FYI, gradient descent is covered in one of the very first weeks of Andrew Ng's Coursera machine learning class, so perhaps just watch those lessons (free)

Gradient descent is the approximation solution basically because getting the exact solution requires a good computation of inverse matrices which is apparently not yet doable (it's too slow)

I think the reason people do gradient descent is that the datasets are too large to solve for all inputs simultaneously. It isn't impossible in theory, really.
Do you mean to say that it is possible to design your parameters over all inputs without gradient descent? I'm somewhat confused, as I think that that would not be possible in the general case (e.g. nonlinear problems are hard to crack without resorting to an iterative procedure like gradient descent). I can see that gradient descent might still make sense for problems that do have clean analytic solutions (if that's what you meant), as those solutions often turn out to be junk at scale. Linear regression is a good example, as it has a nice closed form expression if the solution exists. But the complexity scales poorly as the naive implementation requires a matrix inversion, so a different method might be employed for a large problem - gradient descent could be a candidate.

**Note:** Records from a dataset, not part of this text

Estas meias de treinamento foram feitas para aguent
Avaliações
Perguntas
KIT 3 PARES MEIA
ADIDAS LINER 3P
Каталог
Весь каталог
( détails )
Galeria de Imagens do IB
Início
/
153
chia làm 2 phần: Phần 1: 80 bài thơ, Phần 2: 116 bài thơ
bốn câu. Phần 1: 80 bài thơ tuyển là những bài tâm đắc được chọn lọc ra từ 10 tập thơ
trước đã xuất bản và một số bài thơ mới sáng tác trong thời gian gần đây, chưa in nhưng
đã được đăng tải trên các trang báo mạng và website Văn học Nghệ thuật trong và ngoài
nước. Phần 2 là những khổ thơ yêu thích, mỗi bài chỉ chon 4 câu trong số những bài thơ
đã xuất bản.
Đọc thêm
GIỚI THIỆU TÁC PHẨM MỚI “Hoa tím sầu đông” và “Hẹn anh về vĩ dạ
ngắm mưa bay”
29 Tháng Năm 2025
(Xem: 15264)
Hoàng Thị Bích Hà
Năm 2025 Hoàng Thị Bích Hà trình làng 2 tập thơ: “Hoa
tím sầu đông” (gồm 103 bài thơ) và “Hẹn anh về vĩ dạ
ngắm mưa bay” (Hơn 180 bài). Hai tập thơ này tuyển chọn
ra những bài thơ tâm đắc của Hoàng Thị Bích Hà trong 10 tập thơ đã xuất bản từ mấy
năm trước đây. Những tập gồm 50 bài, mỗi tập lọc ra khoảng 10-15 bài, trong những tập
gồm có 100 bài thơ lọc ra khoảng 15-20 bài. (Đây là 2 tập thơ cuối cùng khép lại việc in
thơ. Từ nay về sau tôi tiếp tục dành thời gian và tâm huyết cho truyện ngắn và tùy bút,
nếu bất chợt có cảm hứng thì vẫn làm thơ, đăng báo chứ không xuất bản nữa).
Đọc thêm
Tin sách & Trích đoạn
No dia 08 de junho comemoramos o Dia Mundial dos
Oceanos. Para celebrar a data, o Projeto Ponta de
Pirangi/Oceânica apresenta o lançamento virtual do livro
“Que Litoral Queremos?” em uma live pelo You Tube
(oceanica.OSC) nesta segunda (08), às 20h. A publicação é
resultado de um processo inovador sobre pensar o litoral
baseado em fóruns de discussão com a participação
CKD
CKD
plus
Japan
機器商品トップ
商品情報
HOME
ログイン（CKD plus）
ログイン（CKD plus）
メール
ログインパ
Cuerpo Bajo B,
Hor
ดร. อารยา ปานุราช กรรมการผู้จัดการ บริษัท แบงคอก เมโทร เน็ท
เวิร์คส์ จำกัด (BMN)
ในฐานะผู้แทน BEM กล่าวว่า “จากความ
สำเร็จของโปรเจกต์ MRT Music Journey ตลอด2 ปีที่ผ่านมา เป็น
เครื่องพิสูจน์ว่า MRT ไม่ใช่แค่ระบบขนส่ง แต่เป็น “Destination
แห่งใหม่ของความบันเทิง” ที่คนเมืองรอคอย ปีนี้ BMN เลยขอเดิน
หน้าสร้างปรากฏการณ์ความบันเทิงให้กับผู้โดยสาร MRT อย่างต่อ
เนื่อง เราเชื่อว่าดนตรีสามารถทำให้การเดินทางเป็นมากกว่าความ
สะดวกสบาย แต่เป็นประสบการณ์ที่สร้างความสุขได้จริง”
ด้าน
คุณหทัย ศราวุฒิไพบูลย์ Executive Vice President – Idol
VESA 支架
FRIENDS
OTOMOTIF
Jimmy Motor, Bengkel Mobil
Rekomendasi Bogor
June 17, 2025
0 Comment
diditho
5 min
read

I think gradient descent is attractive because it's a memoryless process at the batch level - you can process training data in batches instead of processing the entire dataset in one go, without any explicit tracking of the previous batch history. This is a great feature when the scale of your dataset is mind-boggling. I think this is what you were suggesting?

Strictly speaking if you split the parameter set on batches and iterate over batches optimizing each set of parameters with a gradient, it is not strictly a gradient decent, it is more a combination of coordinate decent (because you select the subset of coordinates to optimize first) and a gradient decent.
Ah yes - that sounds like the stochastic gradient descent I've been hearing about. That makes a lot of sense for very expensive models. Thanks for the response nshm - I've recently taken an interest in ML (coming in with some familiarity with optimization), and it's much appreciated to have some 'REPL' in the learning process.